Dies legt nahe, dass auch in Rumänien schon während der
Minderjährigkeit des A mehrere Anträge erfolgt sein
können (z.B. bei Schulwechsel des A, bei
Wieder-/Erfüllung der sonstigen Anspruchsvoraussetzungen). Ein
entsprechender Antrag könnte deshalb mit einem innerhalb der
Ausschlussfrist liegenden Eingangsdatum bei dem rumänischen
Träger auch von der deutschen Familienkasse zu
berücksichtigen sein.
|
|
|
23
|
Hat der Kläger oder eine berechtigte
Person - wie im vorliegenden Fall - im anderen Mitgliedstaat
laufend Familienleistungen für das betreffende Kind bezogen,
wäre es aus Sicht des Senats für die Annahme eines
Antrags auch ausreichend, dass der Kläger oder ein anderer
Berechtigter gegenüber dem zuständigen Träger
seines Heimatlandes innerhalb der Sechsmonatsfrist den durch die in
Deutschland ausgeübte Tätigkeit entstandenen
grenzüberschreitenden Sachverhalt angezeigt und hierdurch die
Durchführung des Koordinierungsverfahrens für die Monate
März bis April 2019 ermöglicht hätte.
|
|
|
24
|
cc) Soweit das FG darüber hinaus darauf
abgestellt hat, dass ein etwaiger Antrag mangels Zusammentreffens
von Leistungsansprüchen auch nicht weiterzuleiten gewesen sei,
kann dies für den Streitzeitraum schon deshalb nicht
zutreffen, weil der Kläger insoweit erklärt hat, dass
Familienleistungen für A in Rumänien erbracht wurden.

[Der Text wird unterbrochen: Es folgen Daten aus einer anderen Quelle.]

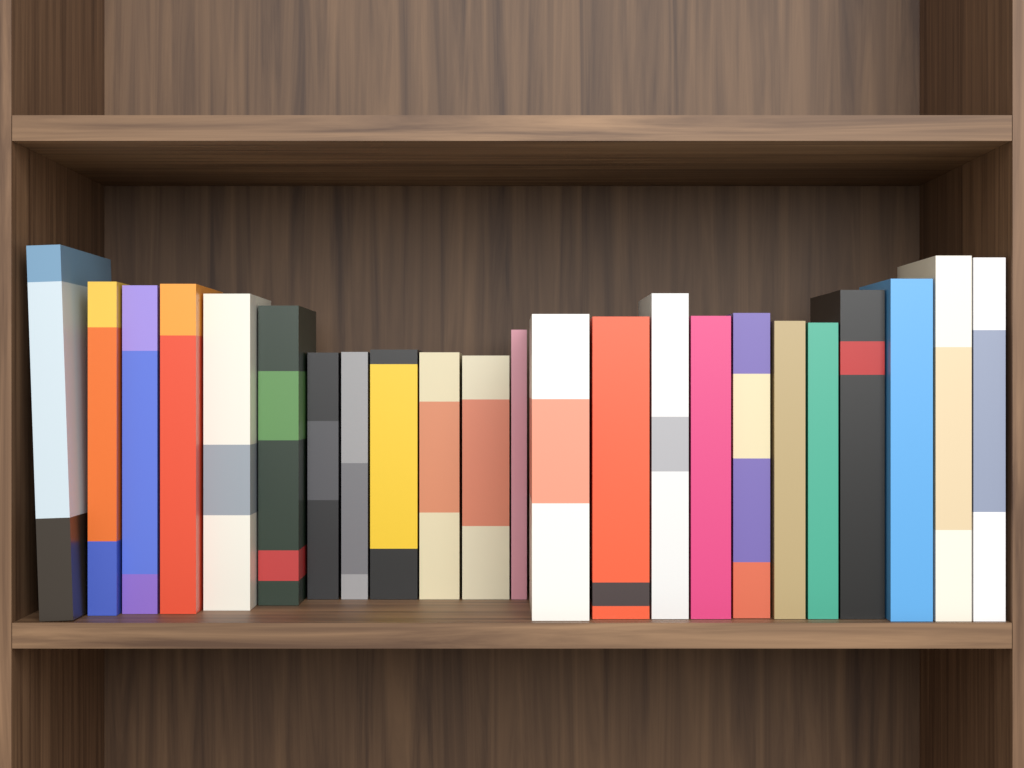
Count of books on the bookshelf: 23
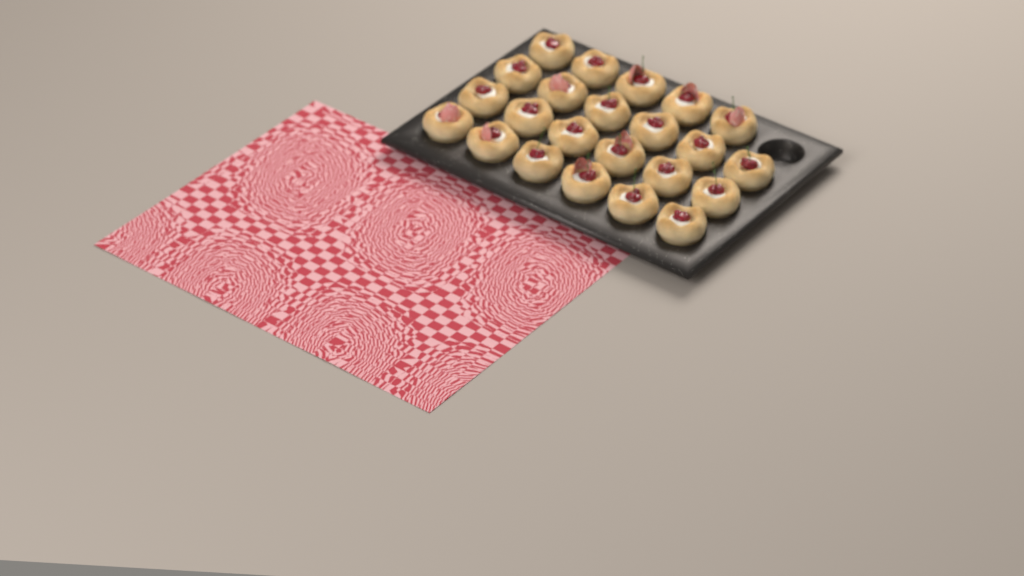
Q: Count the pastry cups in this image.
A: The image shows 23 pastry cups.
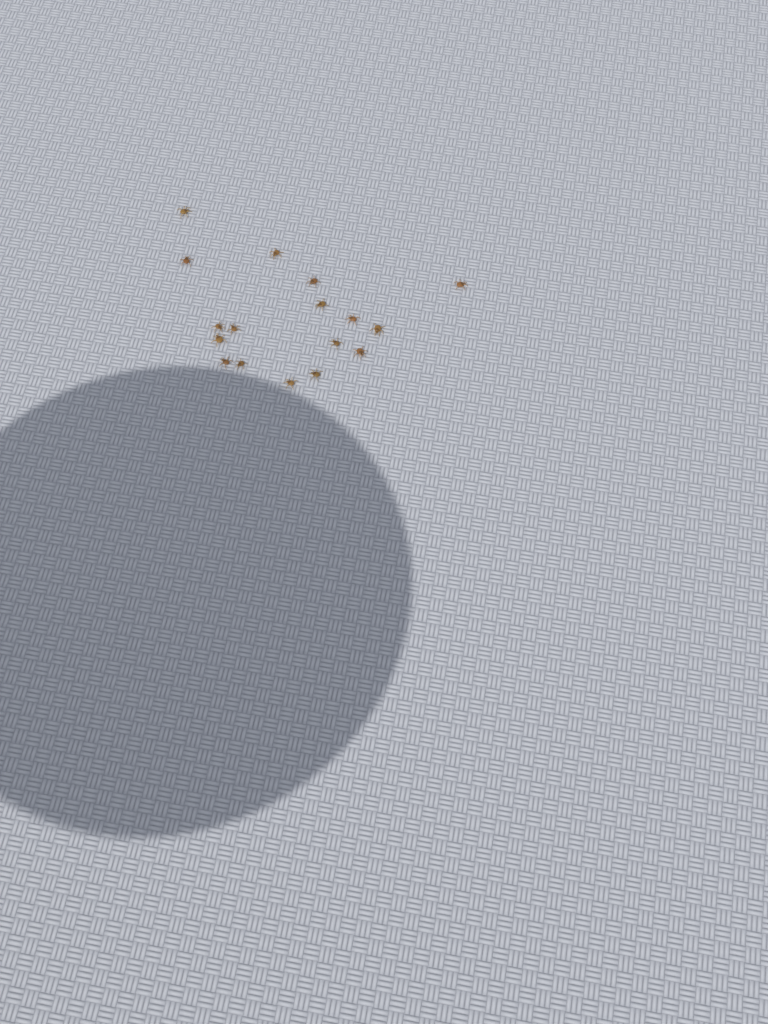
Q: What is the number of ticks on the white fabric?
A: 17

Ebenso hat die Familienkasse eine Anrechnung dieser Leistungen
vorgenommen. Zudem kommt es für die Frage der Rechtzeitigkeit
des Antrags nicht darauf an, ob der Träger in Rumänien
Kenntnis von einem Zusammentreffen von
Familienleistungsansprüchen hatte und daher zur Weiterleitung
des Antrags verpflichtet gewesen wäre. Sofern ein Antrag
rechtzeitig gestellt worden wäre, wäre er nach dem
Prinzip der europaweiten Antragsgleichstellung auch zu
berücksichtigen. Gleichwohl liegt es freilich im Interesse des
Anspruchsberechtigten, von sich aus zumindest einem der beteiligten
Träger zeitnah und nach den jeweils anzuwendenden nationalen
Rechtsordnungen rechtzeitig den grenzüberschreitenden
Sachverhalt anzuzeigen, um die Koordinierung zu ermöglichen
und Rechtsverluste in dem einen oder dem anderen Mitgliedstaat zu
vermeiden.
|
|
|
25
|
3. Da somit schon unklar ist, ob der
Kläger durch die Anwendung der Ausschlussfrist des § 70
Abs. 1 Satz 2 EStG überhaupt einen Rechtsnachteil erlitten hat
oder ein solcher durch die insbesondere für Wanderarbeitnehmer
geschaffenen - und für reine Inlandsfälle nicht geltenden
- Vereinfachungsregelungen des europäischen
Koordinierungsrechts vermieden wird, ist die Frage, ob der
Kläger in verfassungs- und europarechtswidriger Weise
diskriminiert wird, im Revisionsverfahren nicht
entscheidungserheblich.
|
|
|
26
|
4. Die Sache ist nicht spruchreif. Das FG wird
im zweiten Rechtsgang durch Auskunftsersuchen gegenüber dem
zuständigen Träger in Rumänien aufzuklären
haben, ob eine berechtigte Person während der Ausschlussfrist
einen Familienleistungsanspruch für A im Heimatland
Rumänien geltend gemacht hat. Im Falle der Nichterweislichkeit
eines entsprechenden Antrags oder einer entsprechenden Mitteilung
trägt der Kläger die Feststellungslast (objektive
Beweislast) für diesen ihm günstigen Umstand.
|
|
|
27
|
5. Die Übertragung der Kostenentscheidung
auf das FG beruht auf § 143 Abs. 2 FGO.